Klappeauf - Karlsruhe
Archiv: 09.2005
Kunst, Ausstellungen Kunst

 

Warum bei jeder Diät eine Skulptur entsteht

Erwin Wurm (geb. 1954, lebt in Wien) stellt den klassischen Skulpturbegriff zur Diskussion. Indem er den Begriff auf biologische, soziale und psychologische Phänomene ausdehnt. So geben z.B. seine ""Gebrauchsanweisungen"" dem Betrachter die Möglichkeit, entweder eine Skulptur im Kopf ""nachzudenken"", oder sie (unter Zuhilfenahme bereitgestellter Requisiten) ""nachzuspielen"" oder sie (an Hand von Videos) ""nachzuvollziehen"". Entweder sieht man nur die Spur (z.B. Staub) von dem, was eine klassische Skulptur ausmacht, oder man bekommt lediglich das Konzept geliefert (z.B. gezeichnete Faltanleitungen von Kleidungsstücken). So gesehen ist natürlich auch ein Video, das die Inszenierung dokumentiert, eine ""Skulptur"". Und auch die Gewichtszu- bzw. abnahme eines Menschen ist eine ""Skulptur"". Jeder Mitwirkende, der die Anweisungen von Erwin Wurm ausführt, realisiert eine ""Skulptur"", wenn er z.B. auf ein Podest klettert, die Luft anhält und über Spinoza nachdenkt.
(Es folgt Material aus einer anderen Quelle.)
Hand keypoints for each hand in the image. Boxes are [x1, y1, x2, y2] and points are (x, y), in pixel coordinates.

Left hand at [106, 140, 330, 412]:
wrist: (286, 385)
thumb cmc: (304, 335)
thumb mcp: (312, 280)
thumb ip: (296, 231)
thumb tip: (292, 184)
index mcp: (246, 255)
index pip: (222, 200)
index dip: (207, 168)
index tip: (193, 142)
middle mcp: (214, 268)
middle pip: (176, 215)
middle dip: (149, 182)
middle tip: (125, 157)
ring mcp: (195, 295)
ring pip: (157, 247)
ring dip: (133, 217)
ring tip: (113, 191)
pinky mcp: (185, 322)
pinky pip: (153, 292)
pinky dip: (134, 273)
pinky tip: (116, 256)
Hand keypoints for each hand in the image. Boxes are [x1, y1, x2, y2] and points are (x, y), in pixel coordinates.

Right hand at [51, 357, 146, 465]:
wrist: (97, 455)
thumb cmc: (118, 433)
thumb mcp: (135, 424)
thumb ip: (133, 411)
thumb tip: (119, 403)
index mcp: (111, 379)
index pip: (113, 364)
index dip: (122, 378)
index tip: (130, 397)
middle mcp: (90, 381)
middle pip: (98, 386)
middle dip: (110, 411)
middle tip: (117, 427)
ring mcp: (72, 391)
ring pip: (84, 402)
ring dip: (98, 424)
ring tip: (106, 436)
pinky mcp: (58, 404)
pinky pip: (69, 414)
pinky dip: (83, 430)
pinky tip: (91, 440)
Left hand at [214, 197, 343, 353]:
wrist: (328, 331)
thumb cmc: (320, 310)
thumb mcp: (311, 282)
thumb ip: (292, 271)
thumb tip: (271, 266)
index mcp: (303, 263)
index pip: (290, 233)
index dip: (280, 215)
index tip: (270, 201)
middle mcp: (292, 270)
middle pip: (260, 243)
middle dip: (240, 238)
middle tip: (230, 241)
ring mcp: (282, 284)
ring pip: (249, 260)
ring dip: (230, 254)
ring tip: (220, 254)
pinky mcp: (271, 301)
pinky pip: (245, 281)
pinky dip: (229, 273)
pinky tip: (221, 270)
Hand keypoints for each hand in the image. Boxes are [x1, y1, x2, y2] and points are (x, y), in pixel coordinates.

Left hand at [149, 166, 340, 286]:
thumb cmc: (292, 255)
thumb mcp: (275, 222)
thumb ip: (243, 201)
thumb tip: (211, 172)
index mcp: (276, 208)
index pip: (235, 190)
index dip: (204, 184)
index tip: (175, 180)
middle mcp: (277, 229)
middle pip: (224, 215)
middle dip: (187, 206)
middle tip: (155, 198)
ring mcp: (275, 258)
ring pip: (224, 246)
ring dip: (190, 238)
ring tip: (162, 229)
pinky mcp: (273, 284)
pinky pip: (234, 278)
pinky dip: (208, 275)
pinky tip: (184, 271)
Das Moment der `Dauer`, welches in Walter Benjamins Definition der Aura eine zentrale Rolle spielt, wird von Wurm zur Diskussion gestellt. Der Künstler hinterfragt den Ewigkeitsanspruch von Kunstwerken, den Sinn von Konservierung und sucht letztendlich nach einer neuen Form von Kunst (Barbara Steiner in: ""Ästhetik der Absenz""). Genau deshalb gab Peter Weibel seinem Künstlerkollegen im Projektraum des ZKM (2003) die Gelegenheit, seine Skulpturauffassung zu präsentieren. Inzwischen führt dies zu höchst aufschlussreichen Konsequenzen. Die Mode- und Werbebranche hat Wurms Skulpturbegriff appropriiert: Statt Tassen, Bleistiften, Gabeln usw. verwendet man lediglich Parfümflaschen von Markenfirmen oder Kleider von Prada oder Gucci. - Franz Littmann
(Erwin Wurm, Kunstverein Wilhelmshöhe Ettlingen, 18.9. bis 9.10.)